Nun hat die EU-Kommission reagiert. Migrationskommissar Dimitris Avramopoulos war am Donnerstag nach Athen gereist, um mit mehreren griechischen Ministern über die angespannte Lage zu sprechen. „Das ist die schlimmste Flüchtlingskrise in Europa seit dem Zweiten Weltkrieg“, sagte Avramopoulos am Freitag zurück in Brüssel. „Die Situation in dem Land, das ich am besten kenne, ist sehr ernst“, meinte der gebürtige Grieche. Ähnlich wie in Italien soll nun in der Hafenstadt Piräus ein Krisenzentrum eingerichtet werden, das die Behörden bei der Registrierung der Flüchtlinge unterstützen wird.

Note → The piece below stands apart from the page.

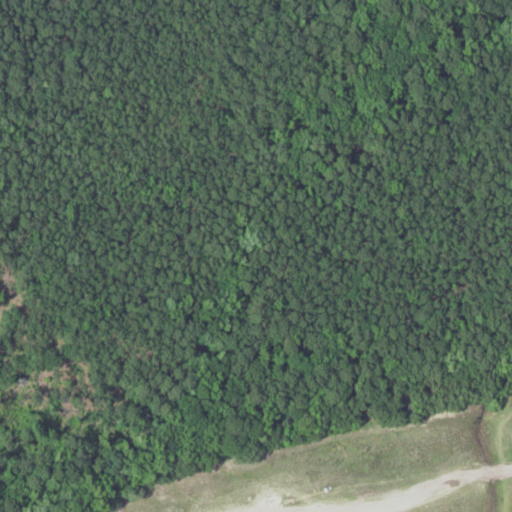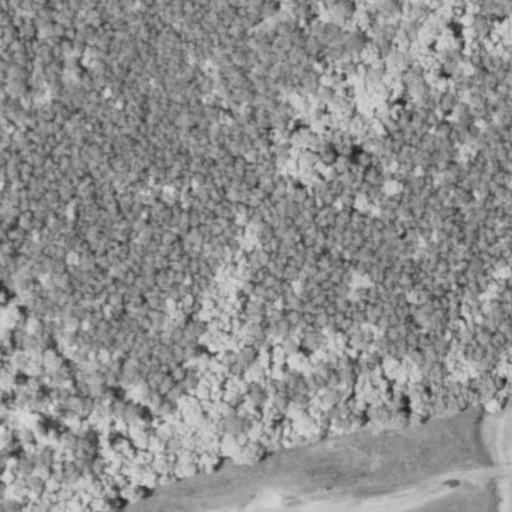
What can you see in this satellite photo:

Inseln fühlten sich im Stich gelassen

Monatelang fühlten sich die griechischen Inseln in der Ägäis von ihrer Regierung in Athen im Stich gelassen. Auf Drängen des Migrationskommissars soll nun der EU-Zivilschutzmechanismus ausgelöst werden. Neben allen 28 EU-Staaten sind auch einige Nachbarstaaten daran beteiligt. Die Türkei hat unlängst ihre Beitrittspapiere unterzeichnet. Über den Mechanismus können Länder in Notsituationen Krisenhilfe der anderen Mitgliedsstaaten anfordern. Sie reicht von Material bis hin zu Einsatzteams. „Ich appelliere an alle EU-Staaten, schnell auf diesen Hilferuf aus Griechenland zu reagieren“, mahnte Avramopoulos.

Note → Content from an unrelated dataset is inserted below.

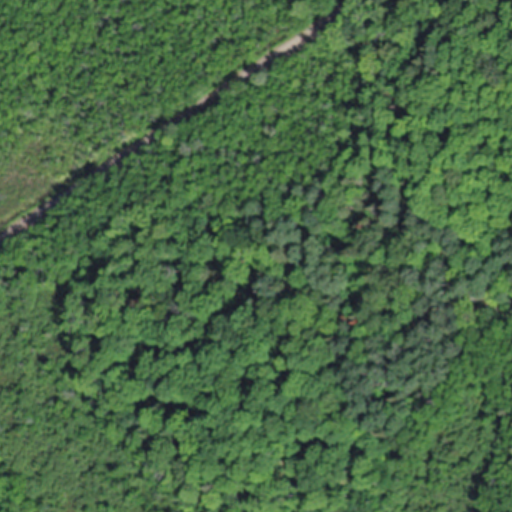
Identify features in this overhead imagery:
road: (176, 118)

Finanzielle Hilfen, die Griechenland aus dem Migrationsfonds AMIF zustehen, können bislang nicht abgerufen werden, weil die Athener Regierung noch keine Behörde benannt hat, die sie verwaltet. Erst wenn das geschehen ist, kann Brüssel 30 Millionen Euro in einer ersten Rate anweisen. Zusätzlich hat die Regierung nun Nothilfen beantragt. 2,74 Millionen Euro sollen schon Mitte nächster Woche der Arbeit des Flüchtlingshilfswerks UNHCR zugutekommen. Erst im Mai waren die Mittel für „Staaten an der Front“ – so die Formulierung Avramopoulos‘ – verdoppelt worden. Statt bisher 25 Millionen stehen nun 50 Millionen an zusätzlichen Mitteln für das laufende Jahr zur Verfügung. Griechenland will auch dafür in den kommenden Tagen einen Antrag stellen.

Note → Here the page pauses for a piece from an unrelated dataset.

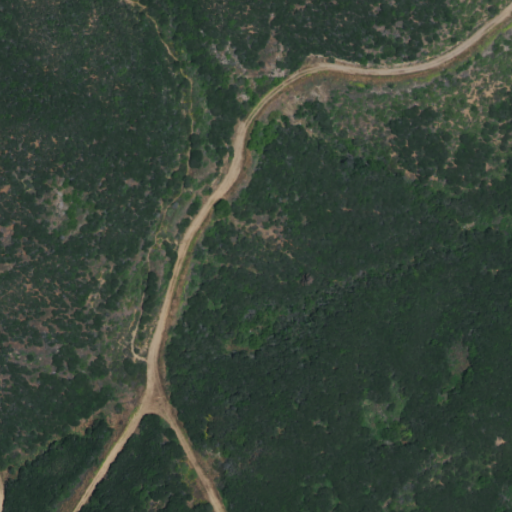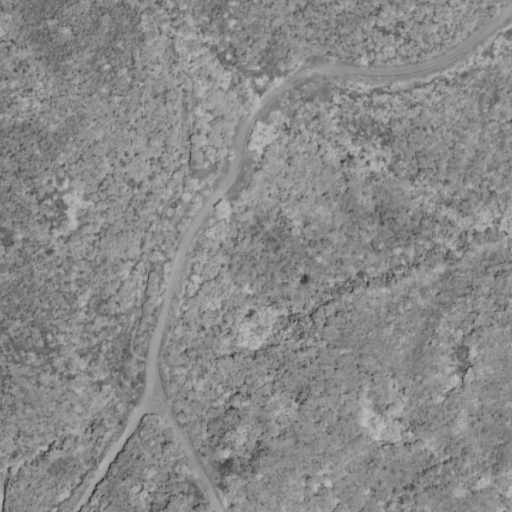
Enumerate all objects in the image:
road: (180, 181)
road: (198, 227)
road: (181, 439)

Weitere Länder fühlen sich überfordert

Neben Griechenland und Italien zähle nun aber auch Ungarn zu den EU-Staaten, die „besonders exponiert“ seinen, so der Migrationskommissar. Allein im Juli sind dort 35.000 Flüchtlinge angekommen. Auch Österreich meldet Probleme, die Neuankömmlinge unterzubringen. Budapest fordert Nothilfen in Höhe von acht Millionen Euro – und auch Wien verlangt finanzielle Unterstützung für die Errichtung von Erstaufnahmelagern. Aus Frankreich erwartet man in Brüssel ebenfalls einen weiteren Antrag auf Hilfsgelder. Bereits im Februar hatte Paris vier Millionen Euro erhalten.

Mit Geld allein wird sich das Flüchtlingsproblem aber kaum lösen lassen. Doch nach der gescheiterten verpflichtenden Verteilquote, die Migranten gerecht auf alle Mitgliedsstaaten verteilen sollte, bleibt Europa weiter eine Antwort schuldig. Ungarn hat nun einen neuen Sondergipfel gefordert. Er soll Ende September oder Anfang Oktober stattfinden.